#### Text to read ####
1

Generally on SE sites there are rules about not significantly changing a question after it has been answered. This is a problem because it can invalidate the answers.

This question on Meta is highly downvoted but if you read the answers, you'll see the general consensus is:

Editing the question in a way that invalidates answers or changes the meaning of the question is strongly discouraged. It is allowed for questions that would otherwise be closed, but generally such disruptive edits will be quickly rolled back by other users.

To that end, I flagged a recent question for moderator attention because I felt the edit was inappropriate. I thought that this was the case because:

  • It added a third, different example to the question and asked whether that third example was grammatical or not.
  • The question had already received five answers.
  • The change was not made by the OP of the question.

I'll grant that it didn't necessarily "invalidate" the answers but it did make the answers look incomplete as they were essentially ignoring one of the examples unless they had inadvertently discussed that example previously.

I made the personal choice not to roll back the edit myself because I was not sure I was correct, though my comment about the heavy-handedness of the edit was upvoted and the person who made the edit posted rude comments directed to myself and another user who agreed with me which were subsequently deleted (thanks). After the personal attack, I chose not to roll back because I didn't want to get into an edit war about it, and opted to wait for moderator response.

The response I received was mixed and confusing.

My flag was marked as helpful but no change was made to the question to revert it to the previous version.

| |
  • It's been discussed a number of times on meta.SE, and you can find more relevant threads by searching for "invalidates existing answers". I've never been quite certain which one I should link to when this subject comes up. – snailplane May 21 '15 at 5:07
  • Could you link the "recent question" in question? – user3169 May 21 '15 at 21:35
  • @user3169 this is the question but I'm not sure that's central to this issue, which is more general over all. You'll have to look at the edit history as someone else opted to roll back after I asked this question. – Catija May 21 '15 at 23:25
4

The way that I approach this is to first look at the edit comment. Does it say that it is incorporating discussion from the comments or give some sort of other explanation? I came across one instance where somehow the question got asked under a different profile and what looked like a different person editing the question was actually the original author, so I try to investigate thoroughly before I undo or reject an edit.
####
Task 1: Filter the entries below, keeping only the lines that contain the string "skCircle", and copy each of those lines.
#### Task inputs ####
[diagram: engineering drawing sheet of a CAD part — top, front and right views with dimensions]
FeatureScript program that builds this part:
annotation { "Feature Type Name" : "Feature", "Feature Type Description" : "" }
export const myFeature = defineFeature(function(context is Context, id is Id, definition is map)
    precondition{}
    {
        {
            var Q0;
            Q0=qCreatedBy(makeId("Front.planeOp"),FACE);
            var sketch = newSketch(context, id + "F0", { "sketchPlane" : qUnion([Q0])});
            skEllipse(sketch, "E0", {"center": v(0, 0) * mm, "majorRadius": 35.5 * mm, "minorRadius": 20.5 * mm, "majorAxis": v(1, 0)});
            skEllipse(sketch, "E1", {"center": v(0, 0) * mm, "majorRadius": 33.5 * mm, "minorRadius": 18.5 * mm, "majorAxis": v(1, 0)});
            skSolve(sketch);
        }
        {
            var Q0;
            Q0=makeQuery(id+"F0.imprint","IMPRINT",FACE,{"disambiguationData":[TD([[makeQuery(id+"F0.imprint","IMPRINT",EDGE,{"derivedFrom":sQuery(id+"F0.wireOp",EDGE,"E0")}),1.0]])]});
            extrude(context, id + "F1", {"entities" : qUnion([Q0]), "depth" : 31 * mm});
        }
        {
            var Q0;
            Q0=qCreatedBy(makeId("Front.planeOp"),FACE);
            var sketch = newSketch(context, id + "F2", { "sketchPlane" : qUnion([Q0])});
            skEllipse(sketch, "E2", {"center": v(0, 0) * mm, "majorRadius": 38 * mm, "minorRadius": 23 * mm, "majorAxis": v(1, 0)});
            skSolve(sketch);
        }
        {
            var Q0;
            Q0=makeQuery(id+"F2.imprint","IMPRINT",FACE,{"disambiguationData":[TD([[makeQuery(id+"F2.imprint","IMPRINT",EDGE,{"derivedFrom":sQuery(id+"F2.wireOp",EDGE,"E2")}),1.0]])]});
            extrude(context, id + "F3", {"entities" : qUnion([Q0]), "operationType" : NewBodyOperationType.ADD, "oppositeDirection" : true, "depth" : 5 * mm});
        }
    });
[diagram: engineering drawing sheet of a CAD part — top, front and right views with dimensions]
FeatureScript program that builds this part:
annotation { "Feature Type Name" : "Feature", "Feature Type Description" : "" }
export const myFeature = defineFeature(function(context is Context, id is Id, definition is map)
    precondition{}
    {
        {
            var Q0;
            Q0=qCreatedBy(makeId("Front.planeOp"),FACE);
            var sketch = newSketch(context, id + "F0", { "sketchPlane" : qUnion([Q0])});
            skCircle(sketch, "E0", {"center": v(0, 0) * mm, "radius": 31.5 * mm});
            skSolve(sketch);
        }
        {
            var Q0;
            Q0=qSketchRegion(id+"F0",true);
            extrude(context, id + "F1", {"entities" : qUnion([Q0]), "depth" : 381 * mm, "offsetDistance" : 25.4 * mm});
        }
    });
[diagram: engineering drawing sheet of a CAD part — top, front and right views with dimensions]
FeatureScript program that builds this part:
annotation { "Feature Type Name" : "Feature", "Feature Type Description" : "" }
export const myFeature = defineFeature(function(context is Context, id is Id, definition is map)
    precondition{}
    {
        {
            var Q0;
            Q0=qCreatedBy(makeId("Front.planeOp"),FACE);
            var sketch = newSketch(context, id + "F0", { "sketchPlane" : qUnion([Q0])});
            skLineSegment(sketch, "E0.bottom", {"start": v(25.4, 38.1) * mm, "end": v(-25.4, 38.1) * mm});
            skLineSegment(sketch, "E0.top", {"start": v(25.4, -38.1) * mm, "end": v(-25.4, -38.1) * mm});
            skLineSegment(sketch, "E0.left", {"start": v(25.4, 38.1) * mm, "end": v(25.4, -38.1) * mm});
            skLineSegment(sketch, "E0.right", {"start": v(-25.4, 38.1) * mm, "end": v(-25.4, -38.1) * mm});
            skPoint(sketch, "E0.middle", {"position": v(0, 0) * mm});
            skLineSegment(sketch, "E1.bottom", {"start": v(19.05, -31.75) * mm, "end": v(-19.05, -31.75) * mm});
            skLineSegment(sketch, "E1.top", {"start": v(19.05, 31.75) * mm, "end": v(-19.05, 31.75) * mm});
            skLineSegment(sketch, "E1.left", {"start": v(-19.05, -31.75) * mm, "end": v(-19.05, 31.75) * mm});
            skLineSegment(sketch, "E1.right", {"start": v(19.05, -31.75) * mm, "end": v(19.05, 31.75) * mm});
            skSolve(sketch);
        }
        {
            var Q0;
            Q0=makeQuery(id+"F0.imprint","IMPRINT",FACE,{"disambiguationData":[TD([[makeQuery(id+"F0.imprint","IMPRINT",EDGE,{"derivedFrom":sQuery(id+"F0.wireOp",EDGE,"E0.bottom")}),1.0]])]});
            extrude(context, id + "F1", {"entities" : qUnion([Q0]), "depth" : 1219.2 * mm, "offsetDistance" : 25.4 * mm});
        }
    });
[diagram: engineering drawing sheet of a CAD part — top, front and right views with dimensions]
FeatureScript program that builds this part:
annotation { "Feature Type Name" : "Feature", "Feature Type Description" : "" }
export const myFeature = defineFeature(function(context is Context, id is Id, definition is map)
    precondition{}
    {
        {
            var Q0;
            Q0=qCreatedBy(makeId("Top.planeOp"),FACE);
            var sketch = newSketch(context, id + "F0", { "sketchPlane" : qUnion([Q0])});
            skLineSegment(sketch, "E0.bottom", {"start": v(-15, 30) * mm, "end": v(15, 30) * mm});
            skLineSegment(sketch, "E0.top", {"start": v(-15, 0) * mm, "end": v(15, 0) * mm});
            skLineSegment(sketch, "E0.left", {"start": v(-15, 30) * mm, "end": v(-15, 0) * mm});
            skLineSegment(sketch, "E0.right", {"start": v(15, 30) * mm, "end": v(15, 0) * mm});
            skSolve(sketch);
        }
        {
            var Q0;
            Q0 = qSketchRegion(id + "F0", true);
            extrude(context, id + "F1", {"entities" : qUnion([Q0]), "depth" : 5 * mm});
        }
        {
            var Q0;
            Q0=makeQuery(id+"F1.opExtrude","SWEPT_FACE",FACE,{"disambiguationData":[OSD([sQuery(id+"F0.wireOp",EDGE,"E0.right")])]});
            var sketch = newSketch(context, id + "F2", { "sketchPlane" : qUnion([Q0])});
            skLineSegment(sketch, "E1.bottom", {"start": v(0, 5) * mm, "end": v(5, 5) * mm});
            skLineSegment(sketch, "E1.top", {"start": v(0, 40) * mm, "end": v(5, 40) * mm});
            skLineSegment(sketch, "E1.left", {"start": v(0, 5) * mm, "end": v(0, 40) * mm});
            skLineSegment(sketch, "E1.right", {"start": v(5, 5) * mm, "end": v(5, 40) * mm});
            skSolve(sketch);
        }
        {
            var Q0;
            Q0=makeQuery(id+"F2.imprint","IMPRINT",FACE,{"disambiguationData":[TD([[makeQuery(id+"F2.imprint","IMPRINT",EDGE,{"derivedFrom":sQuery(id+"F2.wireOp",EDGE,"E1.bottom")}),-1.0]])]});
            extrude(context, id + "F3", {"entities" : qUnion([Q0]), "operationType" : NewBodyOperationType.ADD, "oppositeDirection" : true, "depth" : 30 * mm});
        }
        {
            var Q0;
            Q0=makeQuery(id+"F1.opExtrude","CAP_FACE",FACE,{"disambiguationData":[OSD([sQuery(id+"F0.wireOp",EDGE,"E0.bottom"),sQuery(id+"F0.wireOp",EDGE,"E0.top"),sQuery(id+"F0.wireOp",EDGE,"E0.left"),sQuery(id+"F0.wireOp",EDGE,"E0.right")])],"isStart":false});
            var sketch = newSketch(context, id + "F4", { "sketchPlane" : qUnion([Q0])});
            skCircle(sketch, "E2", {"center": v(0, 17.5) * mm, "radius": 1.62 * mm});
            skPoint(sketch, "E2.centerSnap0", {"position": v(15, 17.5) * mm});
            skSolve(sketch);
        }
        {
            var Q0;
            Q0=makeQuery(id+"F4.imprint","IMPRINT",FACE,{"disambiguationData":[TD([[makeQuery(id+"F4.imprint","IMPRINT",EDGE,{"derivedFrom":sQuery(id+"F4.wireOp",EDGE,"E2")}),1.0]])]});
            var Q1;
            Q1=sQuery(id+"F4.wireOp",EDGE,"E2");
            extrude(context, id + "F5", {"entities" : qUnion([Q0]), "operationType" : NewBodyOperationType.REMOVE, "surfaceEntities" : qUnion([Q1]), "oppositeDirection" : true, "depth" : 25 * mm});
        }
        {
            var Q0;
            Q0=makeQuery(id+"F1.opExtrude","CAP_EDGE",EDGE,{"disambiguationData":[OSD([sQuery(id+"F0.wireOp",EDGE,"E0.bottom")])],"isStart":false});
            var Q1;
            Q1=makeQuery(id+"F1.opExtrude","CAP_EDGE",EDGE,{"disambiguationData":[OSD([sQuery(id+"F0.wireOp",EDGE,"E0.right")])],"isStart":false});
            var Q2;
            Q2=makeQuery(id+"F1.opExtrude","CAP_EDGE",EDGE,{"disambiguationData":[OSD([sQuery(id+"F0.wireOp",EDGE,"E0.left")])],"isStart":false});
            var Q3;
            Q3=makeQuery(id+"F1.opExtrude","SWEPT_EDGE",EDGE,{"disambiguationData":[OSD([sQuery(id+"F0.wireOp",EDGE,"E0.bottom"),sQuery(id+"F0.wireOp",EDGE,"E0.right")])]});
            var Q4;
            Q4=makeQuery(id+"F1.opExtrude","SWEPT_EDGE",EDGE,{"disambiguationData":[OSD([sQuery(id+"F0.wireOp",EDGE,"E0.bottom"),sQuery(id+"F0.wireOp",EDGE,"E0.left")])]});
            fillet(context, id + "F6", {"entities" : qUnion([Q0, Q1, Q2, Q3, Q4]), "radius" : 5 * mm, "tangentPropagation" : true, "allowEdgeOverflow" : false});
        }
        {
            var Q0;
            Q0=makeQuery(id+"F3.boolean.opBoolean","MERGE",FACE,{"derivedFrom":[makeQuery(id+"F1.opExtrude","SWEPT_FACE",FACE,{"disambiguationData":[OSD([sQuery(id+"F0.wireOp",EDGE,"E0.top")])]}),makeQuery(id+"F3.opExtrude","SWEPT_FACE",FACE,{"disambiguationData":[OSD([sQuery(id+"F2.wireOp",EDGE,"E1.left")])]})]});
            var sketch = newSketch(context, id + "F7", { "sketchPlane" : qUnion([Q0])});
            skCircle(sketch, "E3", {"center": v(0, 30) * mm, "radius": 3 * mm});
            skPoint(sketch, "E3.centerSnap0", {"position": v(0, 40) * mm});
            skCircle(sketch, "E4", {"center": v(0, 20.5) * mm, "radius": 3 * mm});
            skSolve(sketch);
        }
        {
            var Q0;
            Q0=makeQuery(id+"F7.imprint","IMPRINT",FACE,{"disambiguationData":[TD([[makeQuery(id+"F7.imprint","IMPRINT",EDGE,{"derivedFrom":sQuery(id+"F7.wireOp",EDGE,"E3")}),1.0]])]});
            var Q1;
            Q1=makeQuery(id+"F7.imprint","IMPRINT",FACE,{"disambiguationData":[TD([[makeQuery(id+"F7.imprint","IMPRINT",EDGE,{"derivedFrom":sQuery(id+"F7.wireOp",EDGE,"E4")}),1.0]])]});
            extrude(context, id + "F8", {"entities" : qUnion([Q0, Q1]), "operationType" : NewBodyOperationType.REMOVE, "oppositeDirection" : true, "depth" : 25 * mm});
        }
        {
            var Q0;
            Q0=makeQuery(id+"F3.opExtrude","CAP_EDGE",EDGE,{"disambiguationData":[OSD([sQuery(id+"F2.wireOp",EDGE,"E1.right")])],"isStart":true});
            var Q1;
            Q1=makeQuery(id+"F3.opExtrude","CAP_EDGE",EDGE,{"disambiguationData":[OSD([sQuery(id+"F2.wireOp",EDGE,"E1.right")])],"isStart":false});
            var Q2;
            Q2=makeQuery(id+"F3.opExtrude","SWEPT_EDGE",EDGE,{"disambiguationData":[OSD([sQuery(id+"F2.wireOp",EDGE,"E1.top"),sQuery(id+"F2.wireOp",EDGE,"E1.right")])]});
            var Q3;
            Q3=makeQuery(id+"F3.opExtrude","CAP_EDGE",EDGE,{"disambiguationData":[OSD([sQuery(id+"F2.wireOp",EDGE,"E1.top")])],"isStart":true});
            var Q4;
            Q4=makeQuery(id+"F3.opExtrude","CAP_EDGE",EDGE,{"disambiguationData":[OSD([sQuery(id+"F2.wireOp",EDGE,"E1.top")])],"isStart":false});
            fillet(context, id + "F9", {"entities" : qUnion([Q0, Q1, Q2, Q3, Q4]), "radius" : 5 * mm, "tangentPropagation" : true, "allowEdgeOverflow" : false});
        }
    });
####
Task 2: In the post about editing answered questions, how many answers had the flagged question received before the edit was made?

Task response 1:
            skCircle(sketch, "E0", {"center": v(0, 0) * mm, "radius": 31.5 * mm});
            skCircle(sketch, "E2", {"center": v(0, 17.5) * mm, "radius": 1.62 * mm});
            skCircle(sketch, "E3", {"center": v(0, 30) * mm, "radius": 3 * mm});
            skCircle(sketch, "E4", {"center": v(0, 20.5) * mm, "radius": 3 * mm});

Task response 2: Five answers.